La Constitution indienne protège et promeut les catégories dites « Scheduled Castes », « Scheduled Tribes » et « Other Backward Castes » (SC/OBC) à l’aide de quotas leur permettant d’intégrer plus facilement le système éducatif. Ces quotas, s’ils ont permis de diversifier la population étudiante au sein des universités, n’ont pas suffi à stopper les discriminations.

Selon l’économiste Sukhadeo Thorat, sur 25 cas de suicides relevés dans plusieurs institutions universitaires, 23 concernaient des étudiants dalits.

« C’est presque comme si nous étions devenus immunisés devant la fréquence de ces suicides d’étudiants principalement dalits », poursuit l’économiste

Cependant, comme le constate l’anthropologue Dalel Benbabaali, de la London School of Economics, spécialiste des basses castes et adivasi (minorités tribales) dans la région d’Hyderabad, la mobilité sociale échoue pour plusieurs raisons :

« Ce système de quotas n’a jamais vraiment été accepté par les hautes castes, dans la mesure où il remettait en cause leurs chasses gardées et l’exclusivité de leurs privilèges. Les étudiants bénéficiant de quotas sont sans cesse dénigrés comme étant des profiteurs qui ne méritent pas vraiment d’accéder à l’éducation supérieure ».

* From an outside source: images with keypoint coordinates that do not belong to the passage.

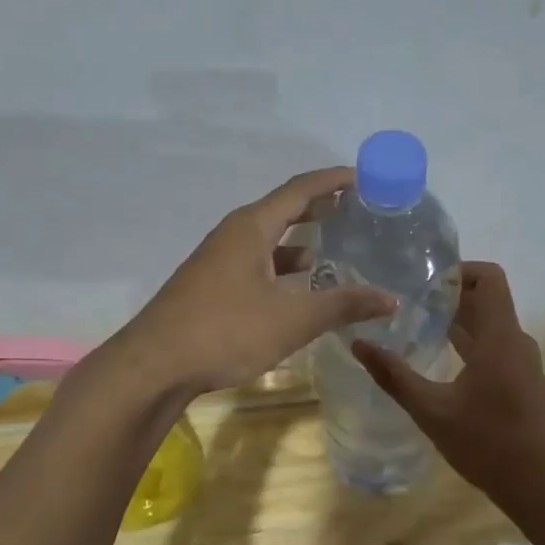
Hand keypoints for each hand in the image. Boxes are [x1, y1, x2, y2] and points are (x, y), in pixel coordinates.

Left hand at [117, 168, 396, 396]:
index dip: (334, 180)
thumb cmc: (224, 331)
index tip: (366, 178)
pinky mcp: (212, 285)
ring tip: (336, 249)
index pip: (300, 189)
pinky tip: (299, 288)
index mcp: (252, 227)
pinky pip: (257, 262)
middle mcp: (234, 234)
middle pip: (283, 209)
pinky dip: (283, 266)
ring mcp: (219, 260)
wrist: (154, 366)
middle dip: (321, 208)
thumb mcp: (291, 320)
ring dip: (301, 240)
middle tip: (358, 212)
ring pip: (269, 239)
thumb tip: (391, 298)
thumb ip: (342, 305)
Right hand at [352, 262, 544, 503]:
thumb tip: (358, 345)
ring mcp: (523, 363)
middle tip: (408, 301)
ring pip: (491, 325)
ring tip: (418, 325)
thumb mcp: (432, 411)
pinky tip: (442, 360)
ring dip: (458, 321)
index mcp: (499, 338)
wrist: (544, 487)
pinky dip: (470, 343)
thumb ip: (395, 376)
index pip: (489, 278)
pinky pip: (496, 347)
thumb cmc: (488, 444)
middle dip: (450, 296)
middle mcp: (516, 342)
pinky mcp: (524, 382)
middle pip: (487, 299)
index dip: (458, 271)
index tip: (424, 282)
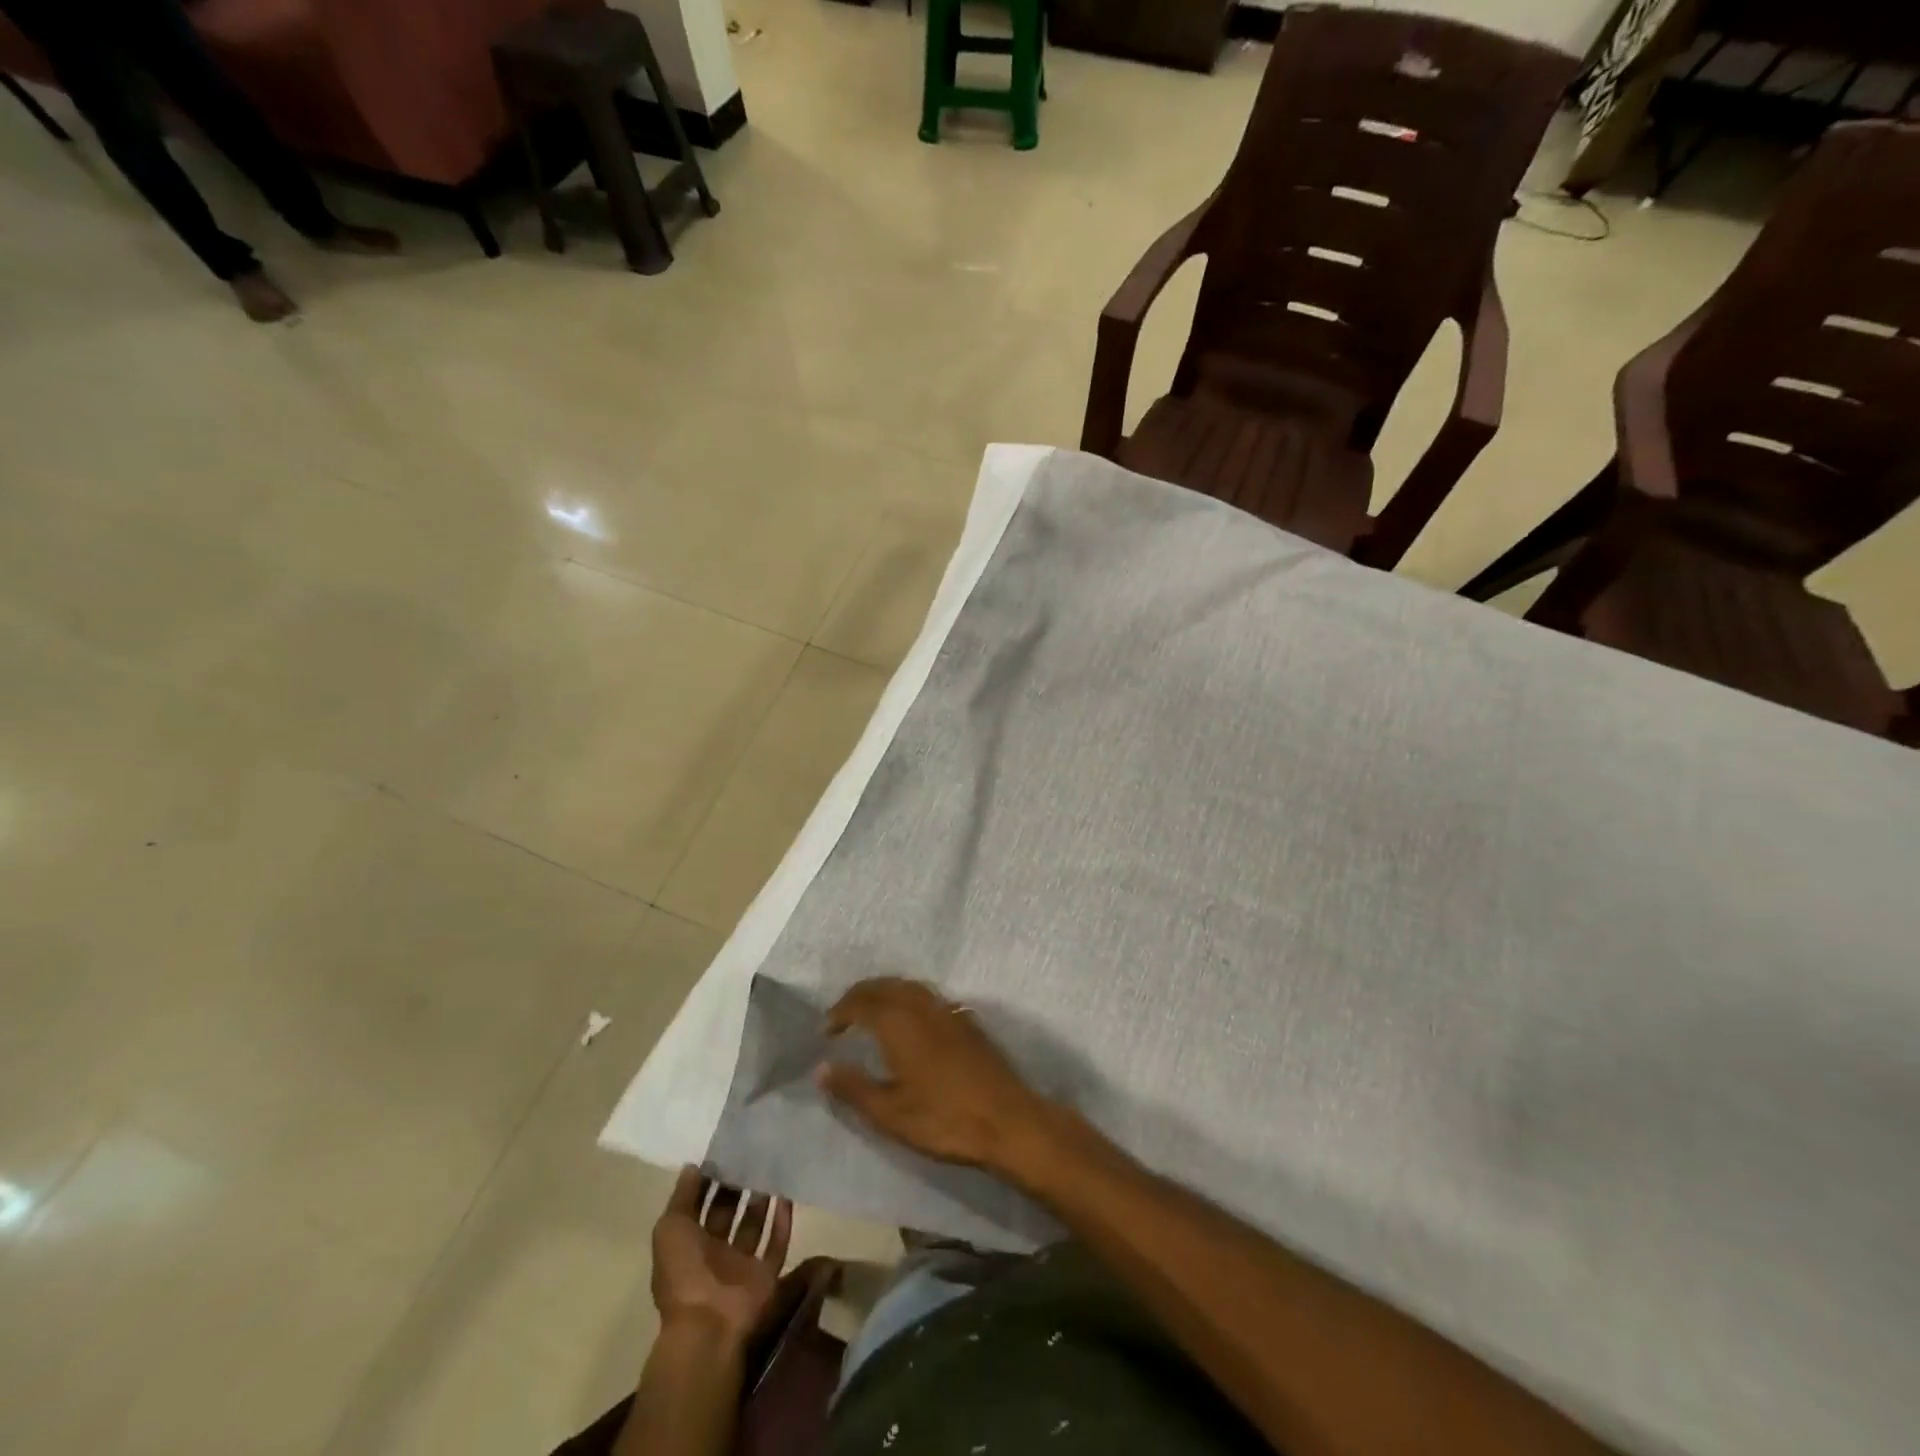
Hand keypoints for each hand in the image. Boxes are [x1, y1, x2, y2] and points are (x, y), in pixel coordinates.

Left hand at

Un discours souvent intériorisé par les membres des basses castes.

« Beaucoup de Dalits n’accèdent pas aux quotas par peur d’être perçus comme
l’« étudiant quota
 » du groupe. Le mot même de “quota” est devenu une insulte.

C’est pourquoi de nombreux Dalits urbains, éduqués, n’assument pas cette identité et
la cachent derrière différentes stratégies, comme le changement de patronyme [ndlr : En Inde, le patronyme permet de déterminer la région d’appartenance, la communauté religieuse et la caste] », souligne Yashica Dutt, journaliste indienne, étudiante à
l’université de Columbia, New York, et qui a créé un blog de témoignages pour les
Dalits suite au suicide de Rohith Vemula.

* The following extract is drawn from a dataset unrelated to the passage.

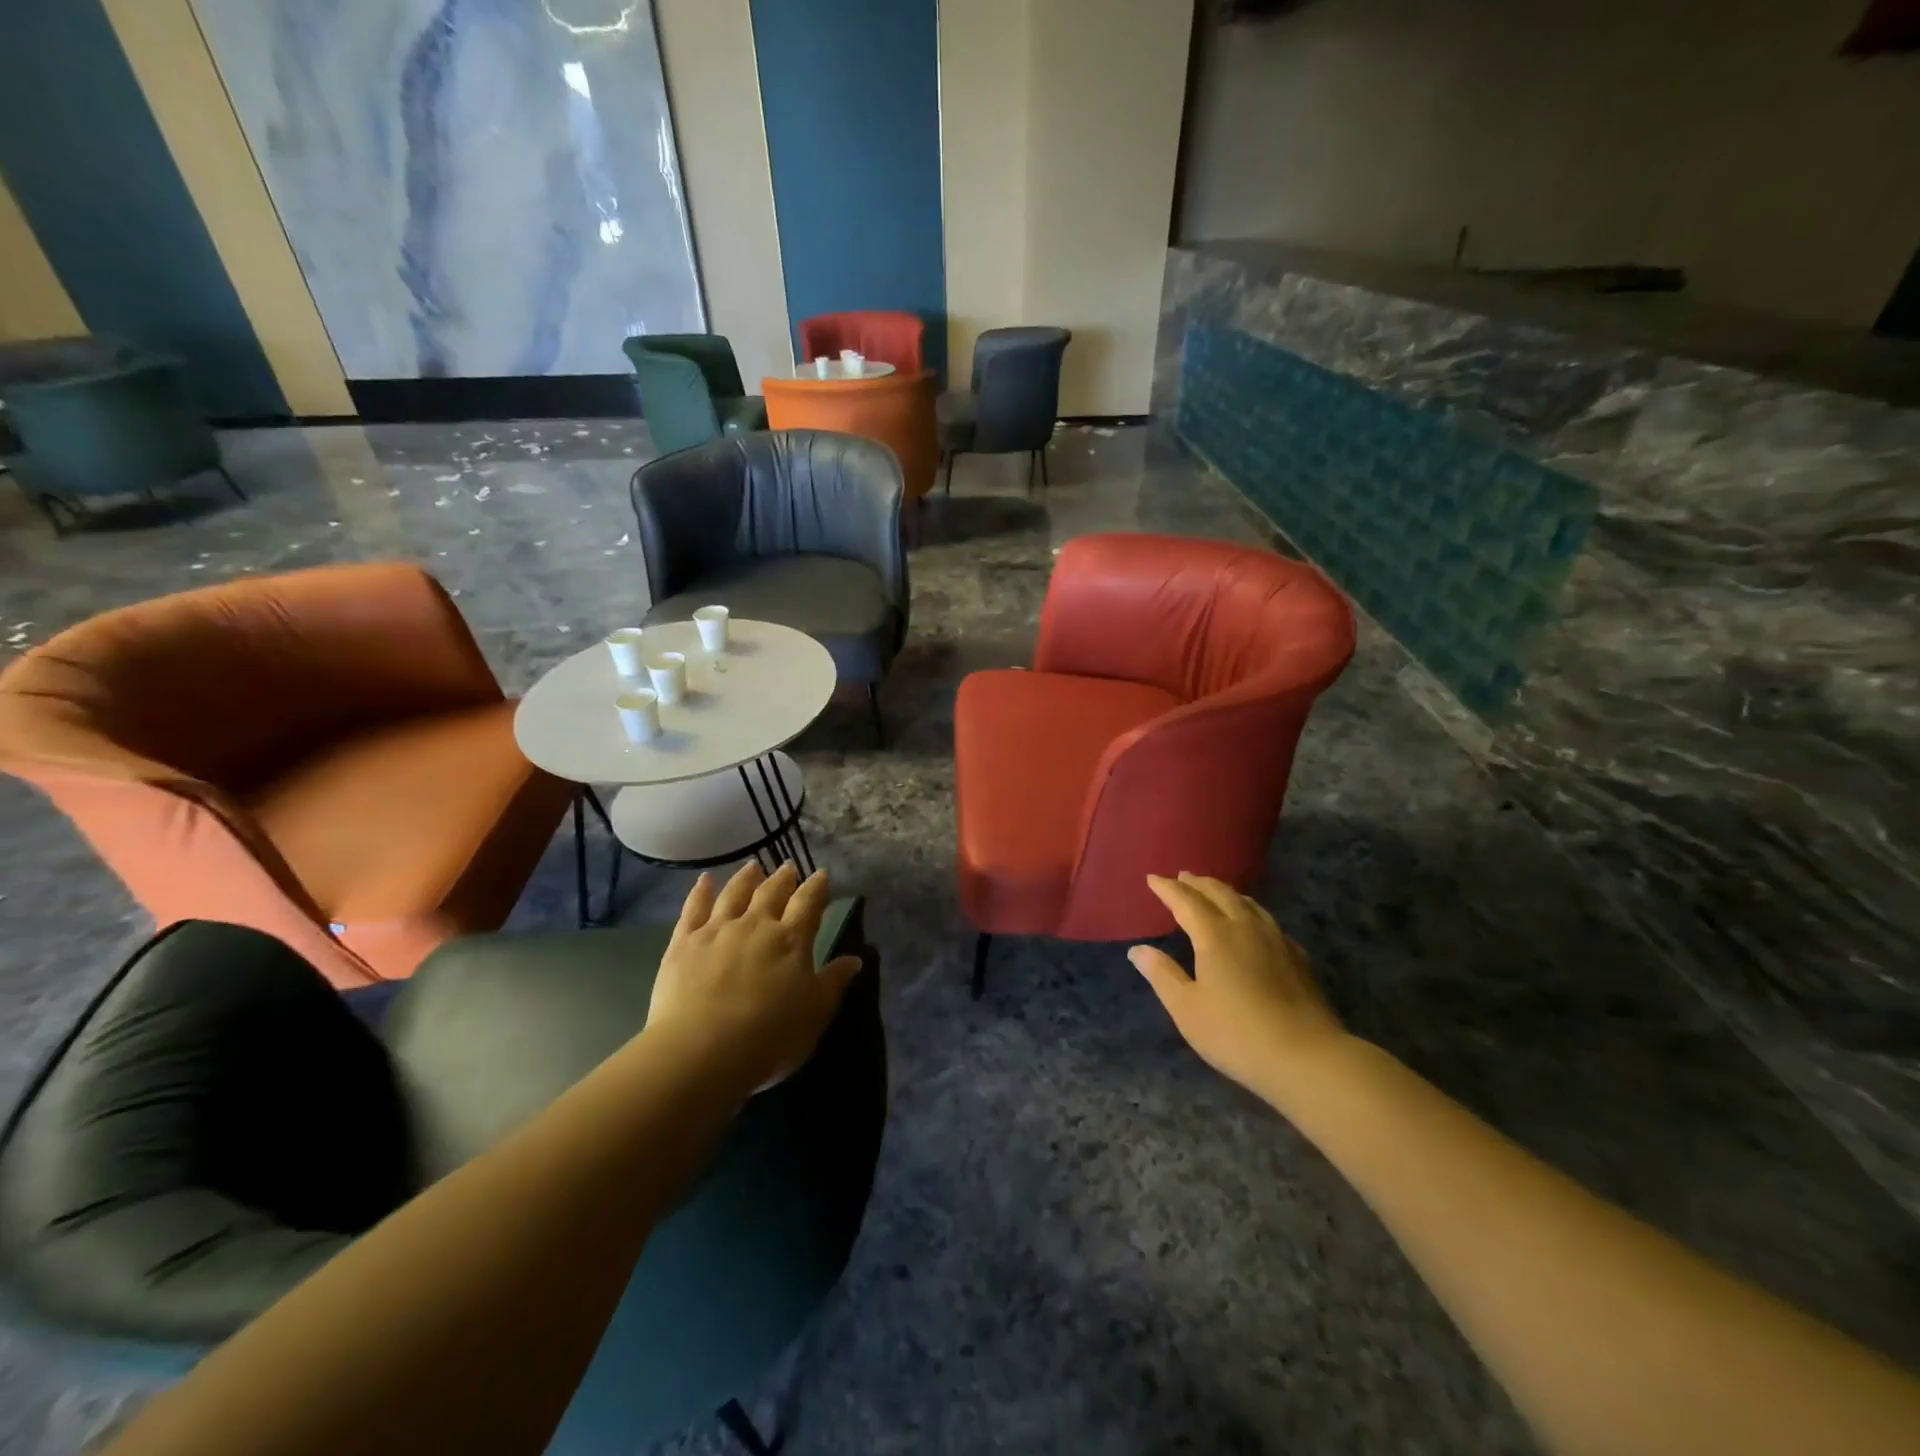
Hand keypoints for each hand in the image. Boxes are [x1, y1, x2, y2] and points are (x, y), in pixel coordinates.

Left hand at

«  J’ai réalisé à quel point j’avais intériorisé la peur du rejet. Tristement son décès m’a
aidé à faire mon “coming-out” en tant que Dalit
 », explique-t-elle à Equal Times.

Pour Mohib Ali, le décès de Rohith Vemula est aussi représentatif du climat liberticide qui agite l’Inde, particulièrement sur les campus où « se développe un profond anti-intellectualisme ».

Les manifestations devraient, elles, se poursuivre jusqu’à nouvel ordre sur les campus.

Cet article a été traduit de l'anglais.